CJ touches on the way fans have connected “Tear Away” to grief, loss, self respect and personal space. It is one of those songs that has grown with listeners over time. What might have once felt like defiance can later feel like self preservation. That is part of why it remains such a powerful piece of the Sinner story.

The anniversary edition also brings “The Man Without Fear” featuring Rob Zombie back into the spotlight. Originally tied to the 2003 Daredevil film, the track is a perfect snapshot of an era where heavy music, comic book culture, soundtracks, wrestling and mainstream entertainment were all colliding in huge ways. With Rob Zombie involved, the song captured two major forces from that world meeting in one heavy, cinematic anthem.

Its return as part of the expanded Sinner release gives fans another reason to dig back into the band’s wider legacy around that time. It is not just about the album tracks. It is about the whole world that surrounded Drowning Pool as they broke through.

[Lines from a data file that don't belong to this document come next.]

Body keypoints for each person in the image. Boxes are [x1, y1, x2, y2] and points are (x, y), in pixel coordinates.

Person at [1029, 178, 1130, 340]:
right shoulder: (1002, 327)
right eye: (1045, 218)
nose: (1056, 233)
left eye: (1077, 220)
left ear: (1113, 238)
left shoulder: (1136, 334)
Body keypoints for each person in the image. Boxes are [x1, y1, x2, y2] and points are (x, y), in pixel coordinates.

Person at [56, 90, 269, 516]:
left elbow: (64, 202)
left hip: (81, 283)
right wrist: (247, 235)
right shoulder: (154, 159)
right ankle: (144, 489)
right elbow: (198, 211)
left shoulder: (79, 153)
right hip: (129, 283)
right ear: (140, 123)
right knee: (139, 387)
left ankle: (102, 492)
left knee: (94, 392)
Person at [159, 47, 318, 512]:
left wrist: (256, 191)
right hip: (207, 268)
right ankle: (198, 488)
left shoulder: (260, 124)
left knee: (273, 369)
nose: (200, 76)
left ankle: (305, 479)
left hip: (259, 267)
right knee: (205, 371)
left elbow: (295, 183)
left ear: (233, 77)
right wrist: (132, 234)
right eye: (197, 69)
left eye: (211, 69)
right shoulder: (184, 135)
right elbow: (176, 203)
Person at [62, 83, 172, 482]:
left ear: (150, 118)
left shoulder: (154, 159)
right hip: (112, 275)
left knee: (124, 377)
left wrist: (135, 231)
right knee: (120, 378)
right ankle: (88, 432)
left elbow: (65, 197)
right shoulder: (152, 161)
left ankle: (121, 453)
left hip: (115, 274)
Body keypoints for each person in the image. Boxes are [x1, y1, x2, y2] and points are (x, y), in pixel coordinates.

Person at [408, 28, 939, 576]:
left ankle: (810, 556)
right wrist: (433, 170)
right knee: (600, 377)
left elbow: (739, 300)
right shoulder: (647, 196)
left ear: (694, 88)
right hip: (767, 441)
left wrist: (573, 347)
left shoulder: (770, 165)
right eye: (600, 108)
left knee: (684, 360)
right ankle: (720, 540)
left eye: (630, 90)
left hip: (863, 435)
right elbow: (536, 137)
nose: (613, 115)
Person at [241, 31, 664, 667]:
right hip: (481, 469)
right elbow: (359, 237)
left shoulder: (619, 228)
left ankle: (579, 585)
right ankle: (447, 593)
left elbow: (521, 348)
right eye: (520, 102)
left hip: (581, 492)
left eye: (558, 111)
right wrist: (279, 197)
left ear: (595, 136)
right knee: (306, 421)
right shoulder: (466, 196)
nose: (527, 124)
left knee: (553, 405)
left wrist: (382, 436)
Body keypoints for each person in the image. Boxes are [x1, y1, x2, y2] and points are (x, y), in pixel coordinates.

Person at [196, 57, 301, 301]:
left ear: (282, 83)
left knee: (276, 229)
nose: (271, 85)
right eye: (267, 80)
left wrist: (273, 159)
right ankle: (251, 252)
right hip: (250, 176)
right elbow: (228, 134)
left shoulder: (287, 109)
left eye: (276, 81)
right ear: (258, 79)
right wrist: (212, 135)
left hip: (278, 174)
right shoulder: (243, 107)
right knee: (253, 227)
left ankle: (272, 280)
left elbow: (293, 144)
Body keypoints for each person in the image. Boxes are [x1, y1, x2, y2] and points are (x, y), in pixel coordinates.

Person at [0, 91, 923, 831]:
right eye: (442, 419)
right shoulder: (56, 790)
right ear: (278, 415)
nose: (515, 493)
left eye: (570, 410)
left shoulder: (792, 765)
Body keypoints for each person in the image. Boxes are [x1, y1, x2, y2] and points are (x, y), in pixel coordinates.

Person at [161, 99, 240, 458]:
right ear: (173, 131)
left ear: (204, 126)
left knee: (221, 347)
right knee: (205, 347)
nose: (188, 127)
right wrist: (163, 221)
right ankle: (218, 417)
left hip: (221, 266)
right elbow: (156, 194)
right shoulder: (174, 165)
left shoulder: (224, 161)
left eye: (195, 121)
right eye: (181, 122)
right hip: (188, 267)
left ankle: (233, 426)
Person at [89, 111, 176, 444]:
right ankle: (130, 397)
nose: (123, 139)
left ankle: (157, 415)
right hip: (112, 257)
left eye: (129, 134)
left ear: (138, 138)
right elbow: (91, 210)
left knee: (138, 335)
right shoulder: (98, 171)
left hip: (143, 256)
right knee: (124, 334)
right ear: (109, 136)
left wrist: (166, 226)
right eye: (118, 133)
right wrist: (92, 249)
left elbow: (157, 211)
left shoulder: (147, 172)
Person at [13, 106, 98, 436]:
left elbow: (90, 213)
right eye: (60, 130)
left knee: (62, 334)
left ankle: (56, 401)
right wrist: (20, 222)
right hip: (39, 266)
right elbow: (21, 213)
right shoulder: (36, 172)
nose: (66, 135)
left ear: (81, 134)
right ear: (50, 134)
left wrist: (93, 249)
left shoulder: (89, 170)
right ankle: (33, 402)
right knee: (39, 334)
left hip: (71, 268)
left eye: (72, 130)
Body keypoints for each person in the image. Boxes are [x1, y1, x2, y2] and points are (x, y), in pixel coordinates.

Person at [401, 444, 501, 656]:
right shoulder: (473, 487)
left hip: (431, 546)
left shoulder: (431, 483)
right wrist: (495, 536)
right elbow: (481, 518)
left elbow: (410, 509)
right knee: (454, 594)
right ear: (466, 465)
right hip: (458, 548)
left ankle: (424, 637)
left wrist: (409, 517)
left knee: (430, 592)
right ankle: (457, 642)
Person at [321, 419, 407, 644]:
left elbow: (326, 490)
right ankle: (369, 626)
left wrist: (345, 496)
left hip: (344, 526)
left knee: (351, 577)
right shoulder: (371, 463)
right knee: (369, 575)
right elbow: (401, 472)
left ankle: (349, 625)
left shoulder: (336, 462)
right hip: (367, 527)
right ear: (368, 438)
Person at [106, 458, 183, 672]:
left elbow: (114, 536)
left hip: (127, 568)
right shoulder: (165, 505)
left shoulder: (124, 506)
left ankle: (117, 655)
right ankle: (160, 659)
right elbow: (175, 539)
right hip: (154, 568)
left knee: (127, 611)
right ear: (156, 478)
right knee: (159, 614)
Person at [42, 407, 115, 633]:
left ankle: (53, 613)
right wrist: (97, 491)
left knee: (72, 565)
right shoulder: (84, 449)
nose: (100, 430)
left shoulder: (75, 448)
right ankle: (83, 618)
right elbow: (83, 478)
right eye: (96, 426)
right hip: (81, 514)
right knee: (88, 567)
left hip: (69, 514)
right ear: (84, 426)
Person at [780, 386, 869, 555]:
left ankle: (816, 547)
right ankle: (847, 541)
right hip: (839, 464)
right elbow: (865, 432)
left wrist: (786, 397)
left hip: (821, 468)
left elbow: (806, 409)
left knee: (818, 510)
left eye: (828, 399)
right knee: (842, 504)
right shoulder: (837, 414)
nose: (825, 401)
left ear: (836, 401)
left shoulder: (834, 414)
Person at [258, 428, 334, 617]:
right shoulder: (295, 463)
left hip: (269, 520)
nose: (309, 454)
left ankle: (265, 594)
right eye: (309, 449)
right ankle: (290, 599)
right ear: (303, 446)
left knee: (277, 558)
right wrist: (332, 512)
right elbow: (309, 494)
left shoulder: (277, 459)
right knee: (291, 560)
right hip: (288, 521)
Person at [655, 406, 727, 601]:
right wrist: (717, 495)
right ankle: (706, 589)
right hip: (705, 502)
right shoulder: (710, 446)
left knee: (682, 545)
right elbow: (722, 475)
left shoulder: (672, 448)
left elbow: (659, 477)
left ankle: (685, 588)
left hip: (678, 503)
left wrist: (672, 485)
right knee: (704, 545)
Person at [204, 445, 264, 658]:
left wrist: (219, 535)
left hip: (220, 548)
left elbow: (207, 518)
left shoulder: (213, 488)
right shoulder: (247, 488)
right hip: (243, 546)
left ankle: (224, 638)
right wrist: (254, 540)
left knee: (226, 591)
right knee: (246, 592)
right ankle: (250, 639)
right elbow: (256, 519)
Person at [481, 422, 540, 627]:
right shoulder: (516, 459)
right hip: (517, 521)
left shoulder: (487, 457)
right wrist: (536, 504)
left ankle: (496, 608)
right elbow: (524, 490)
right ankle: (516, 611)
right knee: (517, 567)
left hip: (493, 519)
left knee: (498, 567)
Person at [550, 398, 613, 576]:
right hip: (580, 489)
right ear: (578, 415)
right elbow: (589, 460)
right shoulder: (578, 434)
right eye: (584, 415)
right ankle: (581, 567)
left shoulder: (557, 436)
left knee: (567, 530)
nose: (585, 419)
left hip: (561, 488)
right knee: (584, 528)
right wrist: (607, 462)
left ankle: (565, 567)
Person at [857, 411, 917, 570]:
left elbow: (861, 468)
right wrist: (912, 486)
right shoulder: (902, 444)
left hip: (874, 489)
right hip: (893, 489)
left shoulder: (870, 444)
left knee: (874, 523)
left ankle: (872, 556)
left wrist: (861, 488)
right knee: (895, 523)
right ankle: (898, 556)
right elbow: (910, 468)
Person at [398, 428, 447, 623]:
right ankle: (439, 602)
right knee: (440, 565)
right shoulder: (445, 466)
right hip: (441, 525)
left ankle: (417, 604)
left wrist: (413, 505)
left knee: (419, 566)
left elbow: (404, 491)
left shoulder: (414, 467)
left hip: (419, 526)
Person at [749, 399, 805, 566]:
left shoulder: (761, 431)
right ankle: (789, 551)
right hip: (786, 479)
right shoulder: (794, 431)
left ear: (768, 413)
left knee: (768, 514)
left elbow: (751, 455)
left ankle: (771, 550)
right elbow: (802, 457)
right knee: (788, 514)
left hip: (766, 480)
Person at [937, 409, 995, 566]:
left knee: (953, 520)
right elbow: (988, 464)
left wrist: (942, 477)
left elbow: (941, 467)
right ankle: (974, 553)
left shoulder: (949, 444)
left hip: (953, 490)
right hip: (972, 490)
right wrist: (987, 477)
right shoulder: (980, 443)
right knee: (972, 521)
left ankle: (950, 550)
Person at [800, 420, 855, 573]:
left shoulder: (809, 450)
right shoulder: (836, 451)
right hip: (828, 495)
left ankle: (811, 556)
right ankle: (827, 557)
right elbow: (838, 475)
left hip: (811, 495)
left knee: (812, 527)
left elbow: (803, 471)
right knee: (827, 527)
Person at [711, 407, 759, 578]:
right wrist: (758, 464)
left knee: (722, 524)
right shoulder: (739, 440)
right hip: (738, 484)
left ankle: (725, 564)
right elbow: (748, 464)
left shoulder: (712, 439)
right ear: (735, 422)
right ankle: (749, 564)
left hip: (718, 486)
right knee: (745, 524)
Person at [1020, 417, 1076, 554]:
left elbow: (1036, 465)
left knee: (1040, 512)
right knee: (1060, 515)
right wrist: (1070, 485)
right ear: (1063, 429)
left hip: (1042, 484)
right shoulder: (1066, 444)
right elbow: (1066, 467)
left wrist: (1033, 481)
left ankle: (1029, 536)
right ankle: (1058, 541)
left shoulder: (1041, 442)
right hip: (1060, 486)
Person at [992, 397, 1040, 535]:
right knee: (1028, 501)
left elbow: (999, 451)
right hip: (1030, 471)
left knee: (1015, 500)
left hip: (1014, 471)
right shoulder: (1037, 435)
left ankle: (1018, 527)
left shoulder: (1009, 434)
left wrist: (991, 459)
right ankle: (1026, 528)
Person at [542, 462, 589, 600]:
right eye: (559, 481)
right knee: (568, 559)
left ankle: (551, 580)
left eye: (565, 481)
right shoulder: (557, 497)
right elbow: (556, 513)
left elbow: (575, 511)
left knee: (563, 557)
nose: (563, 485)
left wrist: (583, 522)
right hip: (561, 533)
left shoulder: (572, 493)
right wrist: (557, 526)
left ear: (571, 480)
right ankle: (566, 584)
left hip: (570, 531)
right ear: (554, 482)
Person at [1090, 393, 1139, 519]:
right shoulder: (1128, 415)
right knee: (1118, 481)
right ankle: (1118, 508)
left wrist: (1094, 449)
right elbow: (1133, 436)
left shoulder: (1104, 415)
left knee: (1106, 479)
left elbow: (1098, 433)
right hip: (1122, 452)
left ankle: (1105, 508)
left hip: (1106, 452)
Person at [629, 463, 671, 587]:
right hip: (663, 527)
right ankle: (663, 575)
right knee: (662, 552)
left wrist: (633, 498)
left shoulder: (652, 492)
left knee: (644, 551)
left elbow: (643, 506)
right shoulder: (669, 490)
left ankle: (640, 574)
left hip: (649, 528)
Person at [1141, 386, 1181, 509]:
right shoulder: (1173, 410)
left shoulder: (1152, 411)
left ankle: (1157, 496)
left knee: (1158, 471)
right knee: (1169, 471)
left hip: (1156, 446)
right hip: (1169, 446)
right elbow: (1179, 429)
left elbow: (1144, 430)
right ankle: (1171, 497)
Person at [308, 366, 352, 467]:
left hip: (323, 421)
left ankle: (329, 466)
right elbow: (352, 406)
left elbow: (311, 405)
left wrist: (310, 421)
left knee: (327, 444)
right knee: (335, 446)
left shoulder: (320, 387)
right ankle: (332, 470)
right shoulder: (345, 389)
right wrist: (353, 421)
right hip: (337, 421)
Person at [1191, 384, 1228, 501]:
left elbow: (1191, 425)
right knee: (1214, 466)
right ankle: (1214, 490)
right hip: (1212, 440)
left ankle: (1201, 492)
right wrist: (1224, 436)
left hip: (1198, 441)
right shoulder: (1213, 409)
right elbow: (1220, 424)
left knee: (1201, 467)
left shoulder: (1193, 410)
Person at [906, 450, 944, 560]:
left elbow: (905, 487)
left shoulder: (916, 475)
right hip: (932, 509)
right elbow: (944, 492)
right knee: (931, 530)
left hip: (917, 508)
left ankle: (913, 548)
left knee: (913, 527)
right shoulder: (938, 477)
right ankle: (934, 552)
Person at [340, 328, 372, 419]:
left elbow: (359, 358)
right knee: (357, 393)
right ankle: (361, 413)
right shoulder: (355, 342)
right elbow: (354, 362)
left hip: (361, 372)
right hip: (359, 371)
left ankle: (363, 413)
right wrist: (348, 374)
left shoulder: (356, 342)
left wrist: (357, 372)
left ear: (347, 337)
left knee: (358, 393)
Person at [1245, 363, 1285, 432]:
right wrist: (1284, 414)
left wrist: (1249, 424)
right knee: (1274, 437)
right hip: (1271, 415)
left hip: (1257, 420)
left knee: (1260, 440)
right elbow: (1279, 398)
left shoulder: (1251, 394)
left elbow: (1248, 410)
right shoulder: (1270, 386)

For CJ, revisiting this material is like opening a time capsule. The songs are tied to riffs, rooms, people, shows, personal memories and pieces of life that come rushing back once the band starts digging into the album again. As Drowning Pool prepare to play Sinner in full, CJ speaks about the excitement of going beyond the usual staples and returning to the deep cuts, the subtleties, and the physical energy of those early songs.

There is also a sense that this anniversary is not just about looking backwards.

Drowning Pool are still moving forward. CJ talks about the band being busier than ever, balancing the anniversary with new music, studio time and the next chapter of the band. There is plenty happening, and while Sinner will always be the foundation, Drowning Pool are not treating it like the final word.

That is what makes this conversation feel so fitting. It is not a museum piece. It is not just nostalgia. It is a look at a band honouring where they came from while still keeping their boots planted firmly in the present.

Twenty five years after Sinner, Drowning Pool are still here. Still loud. Still grateful. Still connected to the fans who were there from the start, and still finding new ones who are discovering those songs for the first time.